I have received the OEM head gasket and continued with the build. I installed the gasket and the head, lined up the "T" and the "O" and installed the new cam chain. I replaced the gasket for the top plate and torqued the head bolts to 13 ft lbs and am now setting the valve clearances. Here is my next question, the factory owners manual says .001, the Clymer manual says .002, and the factory manual I was looking at off the list provided says .004 for exhaust and .003 for intake. What do you guys use or recommend??????
 
I have received the OEM head gasket and continued with the build. I installed the gasket and the head, lined up the "T" and the "O" and installed the new cam chain. I replaced the gasket for the top plate and torqued the head bolts to 13 ft lbs and am now setting the valve clearances. Here is my next question, the factory owners manual says .001, the Clymer manual says .002, and the factory manual I was looking at off the list provided says .004 for exhaust and .003 for intake. What do you guys use or recommend??????

According to the FSM for the 125/160 ti shows .001" to .002" (.03mm to .05mm). I'd set them at .002"

160 valve adj.jpg
 
I have received the OEM head gasket and continued with the build. I installed the gasket and the head, lined up the "T" and the "O" and installed the new cam chain. I replaced the gasket for the top plate and torqued the head bolts to 13 ft lbs and am now setting the valve clearances.

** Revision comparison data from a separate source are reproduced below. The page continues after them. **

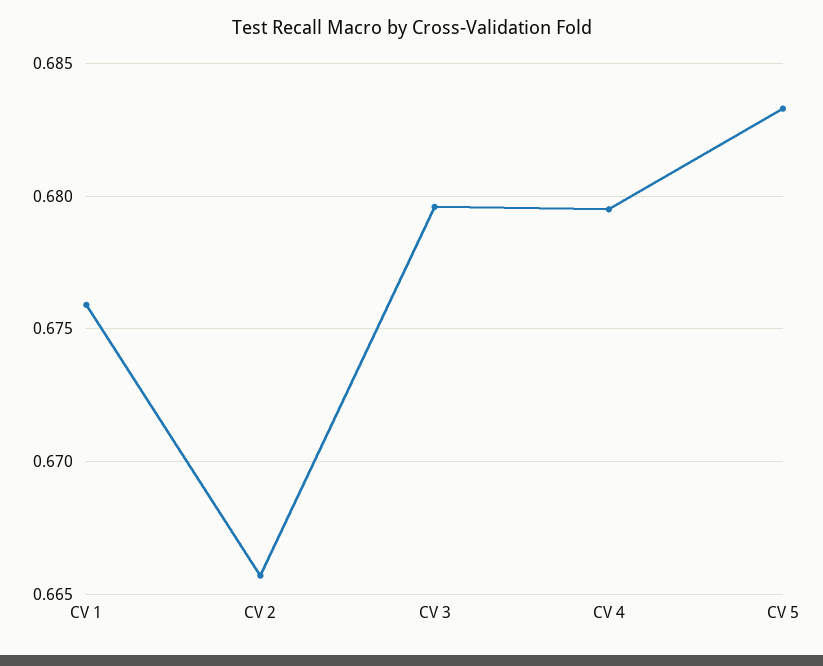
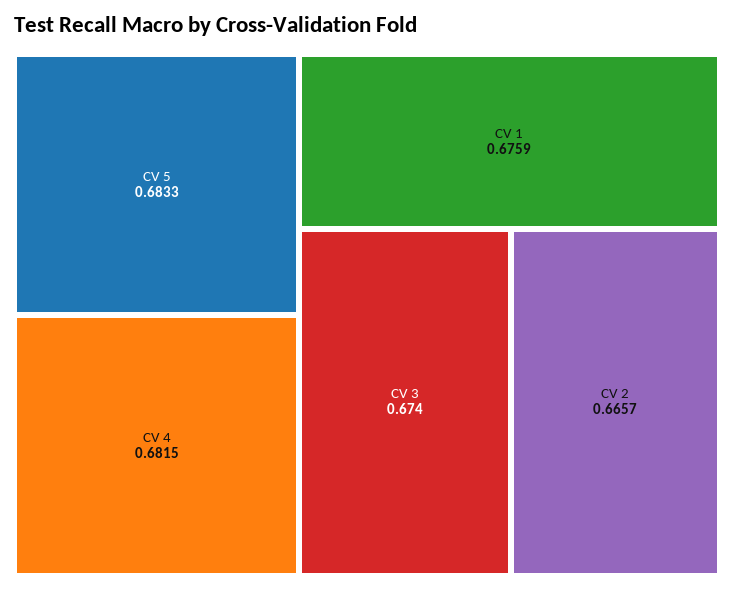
CV 3: 0.6795 -> 0.674
CV 4: 0.6795 -> 0.6815

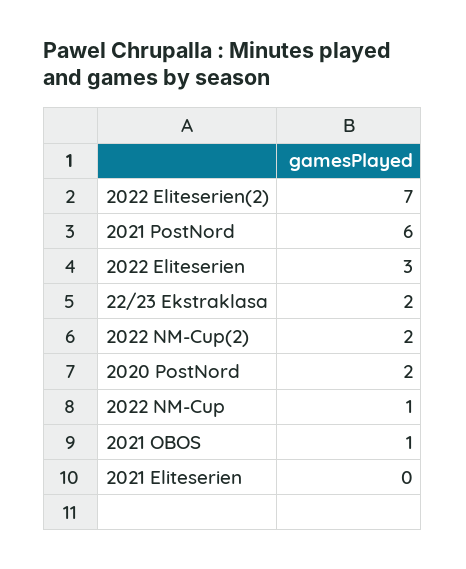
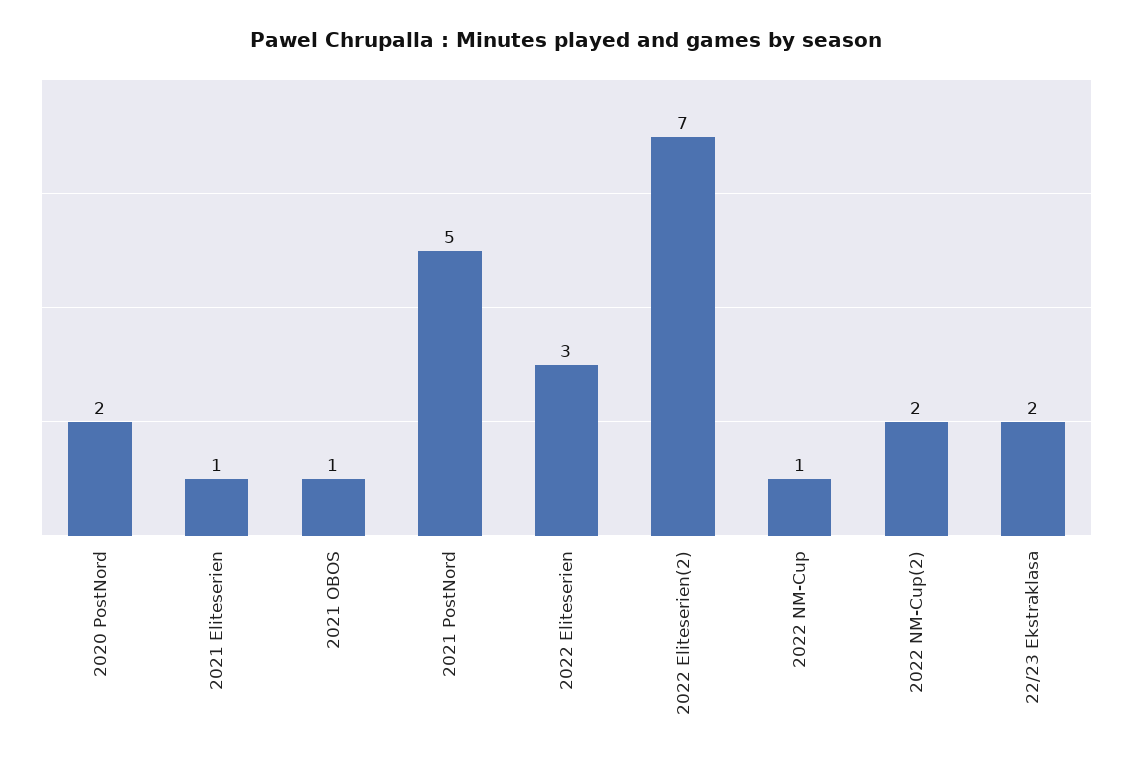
2021 PostNord: 6 -> 5
2021 Eliteserien: 0 -> 1

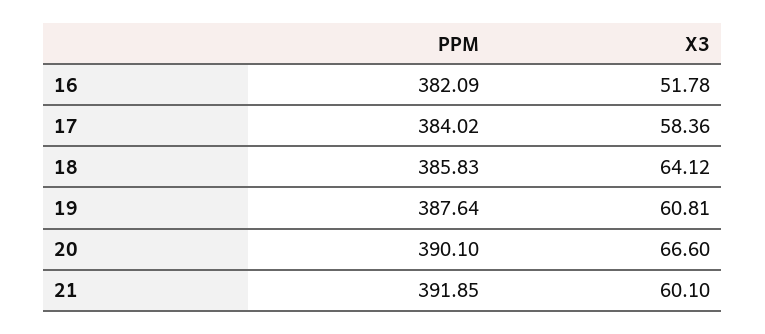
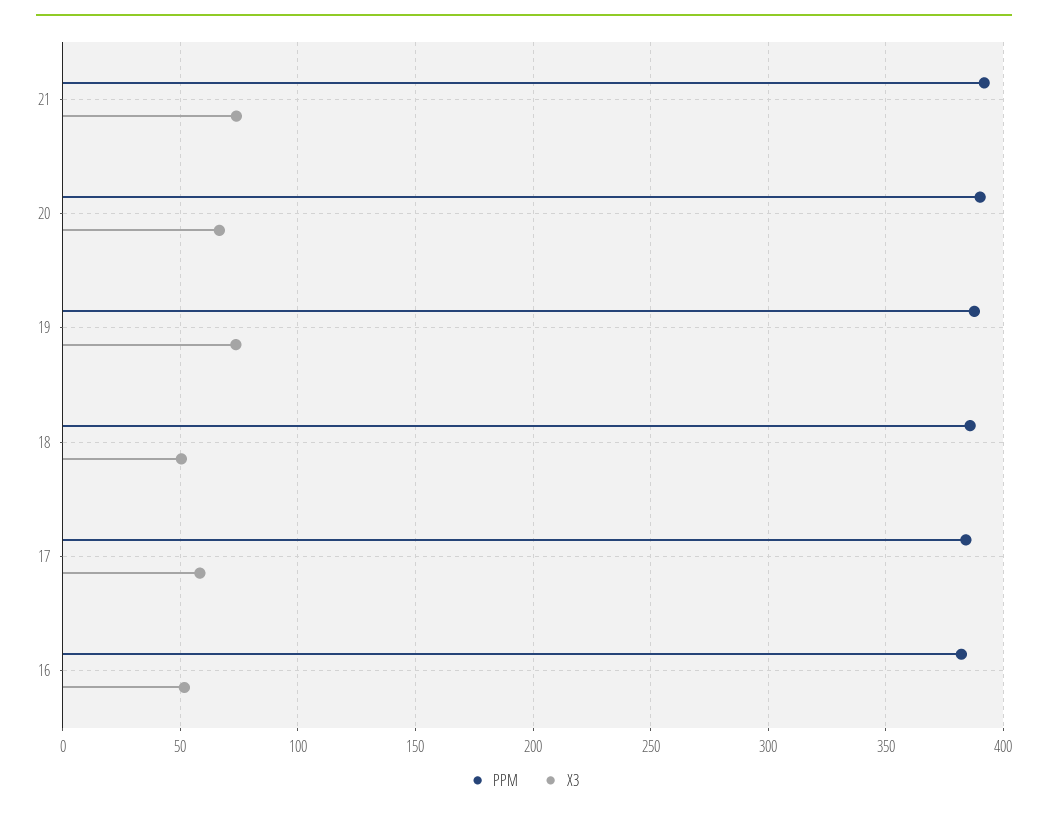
X3, 18: 64.12 -> 50
X3, 19: 60.81 -> 75
X3, 21: 60.1 -> 75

Here is my next question, the factory owners manual says .001, the Clymer manual says .002, and the factory manual I was looking at off the list provided says .004 for exhaust and .003 for intake. What do you guys use or recommend??????
Have to be careful when reading the specs on some of these older models, Honda interchanged using mm and .000" at random.
 
Thanks for the replies. I'll just use a tight .002 and go from there. I probably misread the mm and the inch. These valves sure are touchy to set.
 
It will be fine with a typical fit of a .002" feeler, most of the older Hondas from the 160 era (singles and twins) used .002" lash
 
Well, the motor is back together and it started really well. It seems to be a little noisier than I expected but it could be the valves clattering a little bit. Maybe I'm expecting to much from the poor little motor. I got only a small amount of smoke from the build oil, it cleared nicely and settled right in to idle after warming up. I have included a couple of pictures of the CA160 and a picture of the the oil that the builder told me was the best stuff to use in these little engines. I'm wondering if the recommended straight 30 SAE oil would quieten the motor down. Just a thought. I will try to do a video of it running as soon as I can.